My dear ones, thank you all
Who did not falter, who believed in us!
In the most fearful prison hour
We probably would not have passed
Through everything—from end to end,
Our heads held high, unbowed-
Without your valiant hearts
To light our path.

Her poem, which she published as a sort of open letter of thanks to all those who had prayed for her and worked for her release, made a profound impression on me when I first read it. I had been one of those who wrote letters to the Soviet authorities appealing for her release and humane treatment while in prison and wrote letters intended to let her know that she was not forgotten and alone. I prayed for her too. I knew that I should pray for her, so I did. But I remember that I regarded the letter-writing (which itself seemed quixotic enough) as the more efficacious action on my part. Compared to the heft in my hand of a two or three page letter, carefully sealed inside its stamped and addressed envelope, a prayer seemed, well, not exactly pointless or futile but insubstantial.

Of course, none of my letters, overflowing with earnest solidarity and heartfelt good wishes ever made it into her hands.

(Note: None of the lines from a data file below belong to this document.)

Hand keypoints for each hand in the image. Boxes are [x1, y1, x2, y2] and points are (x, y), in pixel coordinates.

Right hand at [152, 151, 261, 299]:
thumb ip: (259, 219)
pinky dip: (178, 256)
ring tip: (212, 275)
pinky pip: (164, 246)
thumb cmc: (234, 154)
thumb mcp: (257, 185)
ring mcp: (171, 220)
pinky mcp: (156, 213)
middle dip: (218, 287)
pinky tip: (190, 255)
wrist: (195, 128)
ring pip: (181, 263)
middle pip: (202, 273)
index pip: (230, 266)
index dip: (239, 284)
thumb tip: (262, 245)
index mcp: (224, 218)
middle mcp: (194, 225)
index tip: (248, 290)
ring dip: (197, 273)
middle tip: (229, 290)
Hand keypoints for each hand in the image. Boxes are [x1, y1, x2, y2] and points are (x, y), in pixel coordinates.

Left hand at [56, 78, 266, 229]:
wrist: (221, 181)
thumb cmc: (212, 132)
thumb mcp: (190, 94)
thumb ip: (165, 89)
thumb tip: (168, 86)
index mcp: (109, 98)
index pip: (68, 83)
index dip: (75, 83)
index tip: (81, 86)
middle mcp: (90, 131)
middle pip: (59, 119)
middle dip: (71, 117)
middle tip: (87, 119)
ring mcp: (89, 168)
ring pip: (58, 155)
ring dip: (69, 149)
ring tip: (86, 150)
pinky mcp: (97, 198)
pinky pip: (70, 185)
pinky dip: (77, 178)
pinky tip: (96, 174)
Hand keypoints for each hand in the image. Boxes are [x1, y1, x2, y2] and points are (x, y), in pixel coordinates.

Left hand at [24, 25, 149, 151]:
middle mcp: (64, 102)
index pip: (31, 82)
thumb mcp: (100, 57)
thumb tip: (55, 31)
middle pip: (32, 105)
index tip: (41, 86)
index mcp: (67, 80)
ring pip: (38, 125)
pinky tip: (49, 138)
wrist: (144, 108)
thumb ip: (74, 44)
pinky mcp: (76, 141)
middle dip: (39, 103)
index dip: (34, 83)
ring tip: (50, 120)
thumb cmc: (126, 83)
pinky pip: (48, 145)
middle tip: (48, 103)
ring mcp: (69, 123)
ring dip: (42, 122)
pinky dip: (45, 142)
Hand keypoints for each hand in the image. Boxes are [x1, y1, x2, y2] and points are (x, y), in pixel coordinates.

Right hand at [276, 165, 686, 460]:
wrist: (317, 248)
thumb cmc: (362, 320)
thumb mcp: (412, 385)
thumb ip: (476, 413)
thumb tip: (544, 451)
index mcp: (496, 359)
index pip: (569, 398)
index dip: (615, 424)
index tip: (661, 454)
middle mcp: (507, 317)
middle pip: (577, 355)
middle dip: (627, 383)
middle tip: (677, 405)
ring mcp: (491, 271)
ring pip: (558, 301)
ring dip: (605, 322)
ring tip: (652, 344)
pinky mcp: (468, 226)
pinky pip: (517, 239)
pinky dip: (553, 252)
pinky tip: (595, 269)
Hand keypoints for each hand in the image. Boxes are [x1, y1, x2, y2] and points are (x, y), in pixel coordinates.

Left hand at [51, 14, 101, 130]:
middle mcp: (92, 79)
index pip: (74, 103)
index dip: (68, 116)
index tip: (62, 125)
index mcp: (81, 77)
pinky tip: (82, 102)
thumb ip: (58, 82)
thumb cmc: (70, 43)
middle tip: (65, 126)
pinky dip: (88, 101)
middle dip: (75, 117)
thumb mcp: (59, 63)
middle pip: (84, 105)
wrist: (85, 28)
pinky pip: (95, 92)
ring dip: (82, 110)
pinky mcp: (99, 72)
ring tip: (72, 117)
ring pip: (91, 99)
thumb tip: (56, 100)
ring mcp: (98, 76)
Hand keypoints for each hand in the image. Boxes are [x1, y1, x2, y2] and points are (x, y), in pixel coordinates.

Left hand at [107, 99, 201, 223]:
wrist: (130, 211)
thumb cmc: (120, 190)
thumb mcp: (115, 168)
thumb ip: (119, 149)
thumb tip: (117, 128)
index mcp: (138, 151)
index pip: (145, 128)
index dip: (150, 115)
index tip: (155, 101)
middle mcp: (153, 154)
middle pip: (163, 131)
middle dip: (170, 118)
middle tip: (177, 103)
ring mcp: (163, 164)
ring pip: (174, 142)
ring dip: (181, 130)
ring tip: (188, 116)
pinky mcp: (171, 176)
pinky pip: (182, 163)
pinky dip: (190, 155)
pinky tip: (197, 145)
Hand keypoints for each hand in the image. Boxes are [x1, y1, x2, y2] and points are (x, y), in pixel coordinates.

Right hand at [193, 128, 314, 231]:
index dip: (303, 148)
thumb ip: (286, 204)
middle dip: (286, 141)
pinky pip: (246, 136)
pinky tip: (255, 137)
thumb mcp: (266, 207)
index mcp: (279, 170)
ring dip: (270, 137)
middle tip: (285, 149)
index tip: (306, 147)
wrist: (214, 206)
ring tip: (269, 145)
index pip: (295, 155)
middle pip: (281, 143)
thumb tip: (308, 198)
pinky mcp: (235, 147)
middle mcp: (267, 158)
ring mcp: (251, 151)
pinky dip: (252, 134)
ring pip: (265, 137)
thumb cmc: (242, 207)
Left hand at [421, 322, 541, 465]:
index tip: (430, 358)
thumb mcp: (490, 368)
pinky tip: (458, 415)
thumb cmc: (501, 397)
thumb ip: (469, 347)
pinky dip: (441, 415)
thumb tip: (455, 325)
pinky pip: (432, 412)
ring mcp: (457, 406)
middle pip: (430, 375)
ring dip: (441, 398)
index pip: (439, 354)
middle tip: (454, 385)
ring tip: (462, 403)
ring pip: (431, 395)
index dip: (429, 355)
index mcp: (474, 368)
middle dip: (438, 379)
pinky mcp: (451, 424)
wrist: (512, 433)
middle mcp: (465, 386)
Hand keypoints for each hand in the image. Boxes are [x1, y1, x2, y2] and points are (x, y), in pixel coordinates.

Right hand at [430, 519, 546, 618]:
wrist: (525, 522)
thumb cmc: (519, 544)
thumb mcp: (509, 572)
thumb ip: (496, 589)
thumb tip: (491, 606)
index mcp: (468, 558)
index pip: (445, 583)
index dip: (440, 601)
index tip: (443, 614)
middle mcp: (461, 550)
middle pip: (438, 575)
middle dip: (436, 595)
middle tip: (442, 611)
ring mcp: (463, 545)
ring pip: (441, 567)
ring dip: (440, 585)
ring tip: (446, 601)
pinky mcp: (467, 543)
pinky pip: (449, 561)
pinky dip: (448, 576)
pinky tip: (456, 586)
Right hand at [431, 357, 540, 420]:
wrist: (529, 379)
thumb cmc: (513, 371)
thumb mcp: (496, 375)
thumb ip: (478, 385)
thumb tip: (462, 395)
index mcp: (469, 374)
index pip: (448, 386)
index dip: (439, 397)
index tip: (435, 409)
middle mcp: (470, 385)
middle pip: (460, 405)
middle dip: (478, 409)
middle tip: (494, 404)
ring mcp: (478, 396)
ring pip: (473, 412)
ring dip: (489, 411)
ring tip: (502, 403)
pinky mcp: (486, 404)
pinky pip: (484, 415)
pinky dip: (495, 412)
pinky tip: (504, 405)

But somehow prayers, invisible and weightless, made it over the barbed wire, past the guards and through the locked and barred doors of the cell where she was kept for so many months in solitary confinement.

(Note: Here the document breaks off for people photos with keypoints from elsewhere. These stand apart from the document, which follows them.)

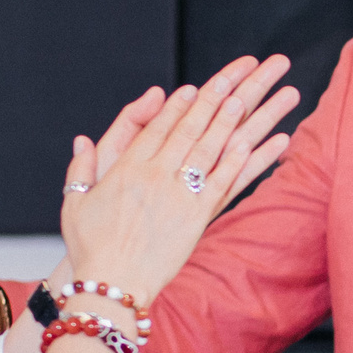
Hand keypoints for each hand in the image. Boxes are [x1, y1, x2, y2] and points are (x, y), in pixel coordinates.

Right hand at [60, 56, 297, 302]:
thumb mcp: (75, 199)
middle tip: (252, 68)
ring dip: (244, 117)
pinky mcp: (201, 215)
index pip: (161, 125)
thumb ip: (83, 164)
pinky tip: (278, 140)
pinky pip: (233, 180)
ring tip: (266, 92)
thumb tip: (84, 137)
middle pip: (196, 125)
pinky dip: (255, 159)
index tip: (204, 84)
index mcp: (128, 166)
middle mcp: (158, 174)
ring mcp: (182, 194)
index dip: (184, 102)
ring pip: (218, 146)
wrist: (110, 284)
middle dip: (223, 93)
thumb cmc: (89, 244)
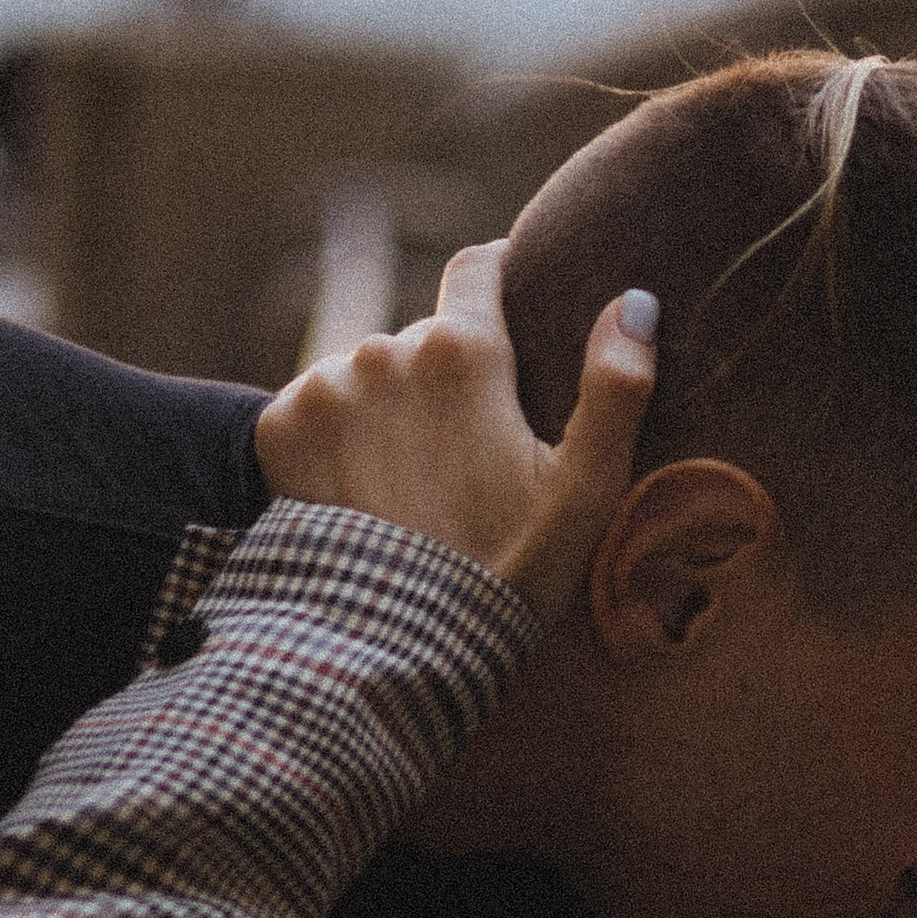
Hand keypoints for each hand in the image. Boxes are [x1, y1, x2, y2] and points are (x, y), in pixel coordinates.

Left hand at [254, 244, 657, 624]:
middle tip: (467, 459)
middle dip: (445, 381)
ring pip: (369, 377)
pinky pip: (318, 411)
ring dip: (389, 413)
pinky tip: (366, 498)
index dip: (497, 279)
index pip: (478, 268)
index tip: (507, 310)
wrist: (392, 648)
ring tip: (414, 489)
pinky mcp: (280, 428)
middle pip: (424, 340)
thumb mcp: (585, 492)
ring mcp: (325, 386)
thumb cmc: (505, 573)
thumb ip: (615, 388)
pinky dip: (338, 442)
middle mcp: (384, 349)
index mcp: (462, 351)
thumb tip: (636, 302)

And as I remembered that poem, I thought of how prayer is somehow not separate from the mystery of Christ’s death and resurrection, but intimately and powerfully bound up in it. Crushed and powerless in the tomb, the love of God, which is Life itself overcame and defeated death. Risen from the dead, neither the tomb nor the guards could confine him, nor could He be kept out by locked and barred doors.

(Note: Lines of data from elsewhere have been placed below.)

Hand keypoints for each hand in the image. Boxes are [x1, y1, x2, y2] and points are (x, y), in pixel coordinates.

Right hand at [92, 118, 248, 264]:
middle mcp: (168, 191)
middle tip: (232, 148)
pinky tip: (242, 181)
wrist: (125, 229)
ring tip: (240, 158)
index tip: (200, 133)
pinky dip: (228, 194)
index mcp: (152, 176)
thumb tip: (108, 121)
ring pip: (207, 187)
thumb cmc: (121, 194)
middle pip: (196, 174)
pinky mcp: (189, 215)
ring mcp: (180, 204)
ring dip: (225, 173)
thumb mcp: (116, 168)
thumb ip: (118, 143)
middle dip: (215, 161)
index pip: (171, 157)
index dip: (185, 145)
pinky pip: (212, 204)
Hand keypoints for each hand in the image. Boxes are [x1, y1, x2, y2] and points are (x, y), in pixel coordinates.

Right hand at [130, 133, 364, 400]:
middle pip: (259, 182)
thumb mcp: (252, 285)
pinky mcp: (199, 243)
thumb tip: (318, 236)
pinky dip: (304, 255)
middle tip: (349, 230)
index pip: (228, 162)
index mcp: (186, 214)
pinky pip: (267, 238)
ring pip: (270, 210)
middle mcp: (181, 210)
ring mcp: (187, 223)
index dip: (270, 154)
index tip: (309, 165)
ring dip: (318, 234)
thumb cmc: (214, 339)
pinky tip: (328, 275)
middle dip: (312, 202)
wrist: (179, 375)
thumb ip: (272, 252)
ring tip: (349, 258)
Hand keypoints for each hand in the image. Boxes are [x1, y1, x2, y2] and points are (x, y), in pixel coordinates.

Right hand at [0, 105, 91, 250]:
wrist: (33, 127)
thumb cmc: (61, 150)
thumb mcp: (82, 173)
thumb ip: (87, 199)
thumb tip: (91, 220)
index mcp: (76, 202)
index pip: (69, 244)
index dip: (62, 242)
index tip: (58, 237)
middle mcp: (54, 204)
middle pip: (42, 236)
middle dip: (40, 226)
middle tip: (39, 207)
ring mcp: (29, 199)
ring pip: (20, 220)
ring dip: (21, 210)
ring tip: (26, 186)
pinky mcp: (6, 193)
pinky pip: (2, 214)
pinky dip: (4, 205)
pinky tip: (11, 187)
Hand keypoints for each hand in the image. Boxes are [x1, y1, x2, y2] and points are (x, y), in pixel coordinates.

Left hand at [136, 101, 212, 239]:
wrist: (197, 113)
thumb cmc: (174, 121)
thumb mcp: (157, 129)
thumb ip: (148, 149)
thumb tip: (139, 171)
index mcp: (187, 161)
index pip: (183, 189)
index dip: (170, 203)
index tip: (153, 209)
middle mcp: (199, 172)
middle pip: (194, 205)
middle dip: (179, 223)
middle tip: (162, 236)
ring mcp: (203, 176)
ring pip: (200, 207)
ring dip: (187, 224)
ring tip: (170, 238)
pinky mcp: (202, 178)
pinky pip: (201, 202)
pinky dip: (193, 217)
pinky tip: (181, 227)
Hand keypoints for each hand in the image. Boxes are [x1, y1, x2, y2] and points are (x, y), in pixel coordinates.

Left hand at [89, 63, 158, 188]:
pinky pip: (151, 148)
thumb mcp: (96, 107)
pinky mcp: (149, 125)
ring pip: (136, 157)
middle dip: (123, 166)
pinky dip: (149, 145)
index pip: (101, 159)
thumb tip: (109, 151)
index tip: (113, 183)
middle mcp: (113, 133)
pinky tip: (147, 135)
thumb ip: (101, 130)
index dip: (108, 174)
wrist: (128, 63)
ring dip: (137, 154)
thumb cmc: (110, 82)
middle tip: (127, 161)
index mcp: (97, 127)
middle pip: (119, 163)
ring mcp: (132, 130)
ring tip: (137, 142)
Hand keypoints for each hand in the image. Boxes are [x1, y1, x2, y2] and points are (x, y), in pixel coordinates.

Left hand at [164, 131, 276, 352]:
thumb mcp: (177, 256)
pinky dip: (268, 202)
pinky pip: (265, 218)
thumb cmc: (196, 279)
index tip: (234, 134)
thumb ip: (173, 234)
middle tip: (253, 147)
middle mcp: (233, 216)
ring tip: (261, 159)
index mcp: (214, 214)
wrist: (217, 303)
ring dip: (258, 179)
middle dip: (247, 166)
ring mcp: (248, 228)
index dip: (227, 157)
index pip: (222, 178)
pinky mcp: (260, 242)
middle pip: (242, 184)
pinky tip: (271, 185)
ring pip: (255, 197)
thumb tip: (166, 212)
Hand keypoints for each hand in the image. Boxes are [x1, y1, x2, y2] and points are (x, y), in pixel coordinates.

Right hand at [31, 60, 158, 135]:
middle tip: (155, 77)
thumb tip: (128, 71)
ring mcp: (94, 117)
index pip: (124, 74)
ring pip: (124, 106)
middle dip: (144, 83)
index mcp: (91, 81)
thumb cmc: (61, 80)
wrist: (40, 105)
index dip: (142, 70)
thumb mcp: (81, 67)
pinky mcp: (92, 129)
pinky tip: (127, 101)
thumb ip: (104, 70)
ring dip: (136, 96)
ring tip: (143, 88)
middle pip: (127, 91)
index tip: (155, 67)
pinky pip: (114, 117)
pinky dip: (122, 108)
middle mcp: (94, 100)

Because our prayer as Christians is a participation in the saving death and resurrection of Jesus, I should never be surprised at its power to sustain those in need and to illumine the darkest places in our lives and experience.

Significantly, immediately after the baptism and confirmation of the neophytes during the Easter Vigil at the Cathedral, we prayed the Universal Prayer, (also known as the Prayer of the Faithful) on behalf of everyone and everything. Embedded within the mystery of putting on Christ is our call to intercede and support each other in prayer.

From outside the perspective of faith, it is easy to regard prayer as an optional extra. But our prayer for others, in Christ, should be the beginning and the end of all our efforts in charity and solidarity. Our other necessary and laudable activities on behalf of others incarnate the prayer that is (or should be) at the heart of our charity.

The sustaining warmth and joy that Irina Ratushinskaya felt in her prison cell was the presence of Christ himself, mediated through those praying for her. Christ acting in us, we pray in and through the power of His death and resurrection into which we were plunged in our baptism and of the Holy Spirit, poured out on us in confirmation.
Christ is Risen! Cristo ha resucitado! Si Cristo ay nabuhay! Xristos Kuxwoo-digoot!